A nova pesquisa Datafolha revela uma queda significativa na aprovação do presidente Lula, que agora é de 28%, enquanto a reprovação atinge 40%. Este resultado marca o fim de um breve período de recuperação na popularidade do governo, que havia mostrado sinais de melhora em abril. A pesquisa indica que a crise do INSS, associada a um escândalo de desvios de R$ 6 bilhões em descontos ilegais sobre aposentadorias, impactou negativamente a percepção pública sobre a gestão.

O escândalo, revelado pela Operação Sem Desconto da Polícia Federal, se tornou um fator crucial para o desgaste da imagem presidencial. A tentativa do governo de atribuir a responsabilidade ao governo anterior não teve o efeito desejado, especialmente porque as irregularidades continuaram até 2024, sob a atual administração. A resposta do Planalto, marcada por um jogo de empurra e a fragilização do ministro Carlos Lupi, comprometeu a narrativa de controle e transparência.

Impacto entre os Eleitores

Os dados da pesquisa mostram que a insatisfação se estendeu até os eleitores mais fiéis a Lula. Entre aqueles que recebem até dois salários mínimos, a aprovação subiu de 30% para 32%, mas a reprovação permanece em 33%. Para os entrevistados com ensino superior, a aprovação caiu de 31% para 25%. Esses números refletem as dificuldades do governo em comunicar suas ações e manter alianças políticas.

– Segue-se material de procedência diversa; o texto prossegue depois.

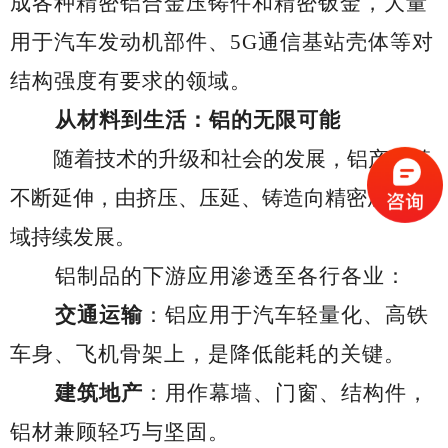
成各种精密铝合金压铸件和精密钣金，
大量
用于汽车发动机部件、
5G通信基站壳体等对
结构强度有要求的领域。
从材料到生活：铝的无限可能
随着技术的升级和社会的发展，铝产业链
不断延伸，由挤压、压延、铸造向精密加工领
域持续发展。
铝制品的下游应用渗透至各行各业：
交通运输
：
铝应用于
汽车轻量化、高铁
车身、飞机骨架
上
，是降低能耗的关键。
建筑地产
：
用作
幕墙、门窗、结构件，
铝材兼顾轻巧与坚固。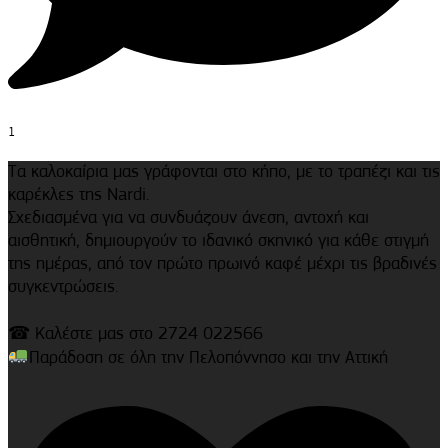
1
Τα καλοκαίρια μας γράφονται στο κήπο, με το τραπέζι και τις
καρέκλες της Nardi.
Σχεδιασμένα για να συνδυάζουν άνεση, αντοχή και
αισθητική, δημιουργούν το ιδανικό σκηνικό για κάθε στιγμή
της ημέρας, από τον πρώτο πρωινό καφέ μέχρι τις βραδινές
συγκεντρώσεις.
☎ Καλέστε μας στο 2724 022566
Παράδοση σε όλη την Πελοπόννησο και την Αττική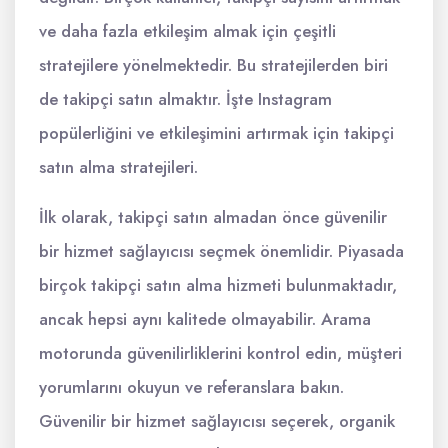
ve daha fazla etkileşim almak için çeşitli
stratejilere yönelmektedir. Bu stratejilerden biri
de takipçi satın almaktır. İşte Instagram
popülerliğini ve etkileşimini artırmak için takipçi
satın alma stratejileri.
İlk olarak, takipçi satın almadan önce güvenilir
bir hizmet sağlayıcısı seçmek önemlidir. Piyasada
birçok takipçi satın alma hizmeti bulunmaktadır,
ancak hepsi aynı kalitede olmayabilir. Arama
motorunda güvenilirliklerini kontrol edin, müşteri
yorumlarını okuyun ve referanslara bakın.
Güvenilir bir hizmet sağlayıcısı seçerek, organik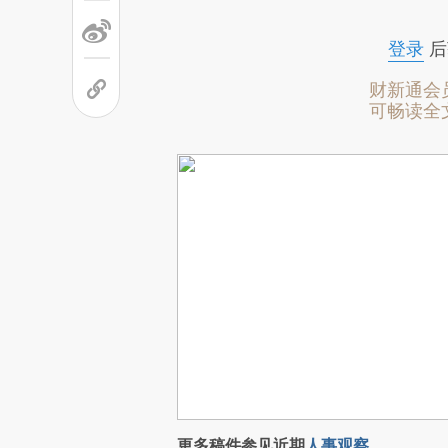
登录
后
财新通会
可畅读全
更多稿件参见近期
人事观察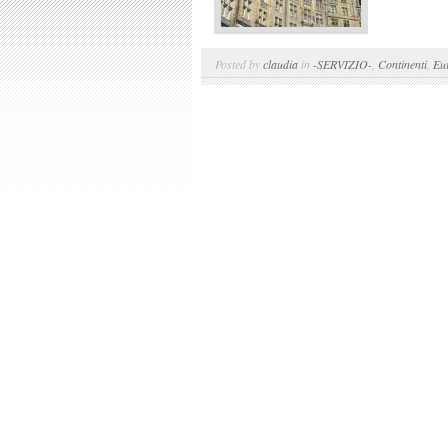
Posted by
claudia
in
-SERVIZIO-
,
Continenti
,
Eu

Além da crise do INSS, outros fatores contribuíram para a deterioração da imagem do governo. A confusão em torno do Pix e as mudanças nas medidas fiscais, como o IOF, também geraram descontentamento. Apesar da chegada do marqueteiro Sidônio Palmeira para melhorar a comunicação, o Planalto ainda enfrenta desafios para controlar o debate público e responder a crises de forma eficaz.

Desafios Futuros

No terceiro ano de mandato, Lula não apenas enfrenta a pressão da oposição, mas também uma erosão de confiança que pode afetar sua governabilidade no Congresso. O Datafolha sinaliza um alerta para o governo, que precisa urgentemente reverter essa tendência negativa e recuperar a confiança da população.